Wednesday, November 08, 2006

I sat at her side most of the day well into the night. She is in pain. She can barely breath, think or talk. most of the time she is in a state of unconsciousness. I run my fingers through her hair. Give her kisses on her cheek and forehead. Cool wet rags to wipe the sweat away. I whisper I love you's in her ear. Sing her the songs she loved to sing me as a child. Hold her hand. Put chap stick on her cracked lips. Feed her one ice cube at a time. I will show her I am strong. She expects it of me. I am her rod, her tree. I will will let her hold to me till the last excruciating breath. As I sing her breathing calms down, her pain less apparent. She tells me to make sure we are good children. She wants us to be the best, to behave. Tells me I am her best Friend in the world. She falls asleep again. Struggling to hold on. I tell her she can go. We are okay, I will make sure of it. I will keep my promise, I will take care of them all. Now she sleeps. My father lovingly by her side. Waiting once again for a chance to talk to her. To let her know he is still there. His voice singing "Why do birds suddenly apear, everytime you are near? They're just like me they long to be, close to you". Just as he has sung to her every night for the last few years till she sleeps well and his voice has gone dry. I walk out for a few minutes. Sit in the car. Lay my head on my love's lap and weep.
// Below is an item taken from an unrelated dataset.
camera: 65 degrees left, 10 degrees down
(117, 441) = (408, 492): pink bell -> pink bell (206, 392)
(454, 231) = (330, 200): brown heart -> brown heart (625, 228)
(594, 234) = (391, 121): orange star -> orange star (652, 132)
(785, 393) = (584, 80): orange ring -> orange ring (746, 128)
I weep hard and long, but not long enough to be gone more than 20 minutes. Sobs escape me. A sound only my parents have heard from me. He holds me and weeps with me. I wipe my eyes. get out of the car. It's too much. My stomach empties. I pull it all together. I have gotten it out for the time being. I go back and comfort and sit. This isn't the way it's suppose to be. She was to be in her bed. In less pain. Quite and loved. Snuggled and caressed by the love of her life. Then sleep and gently slip away. No hospital, no IV's. Yet she still fights. It's up to her now. She can go when she wants to. She said maybe Friday. She will see. Keep my promise. Take care of them. Make sure they stay well. I will go back to her side. Comfort her. I don't want her to be without me as she goes to the next existence. I would walk her there if I could.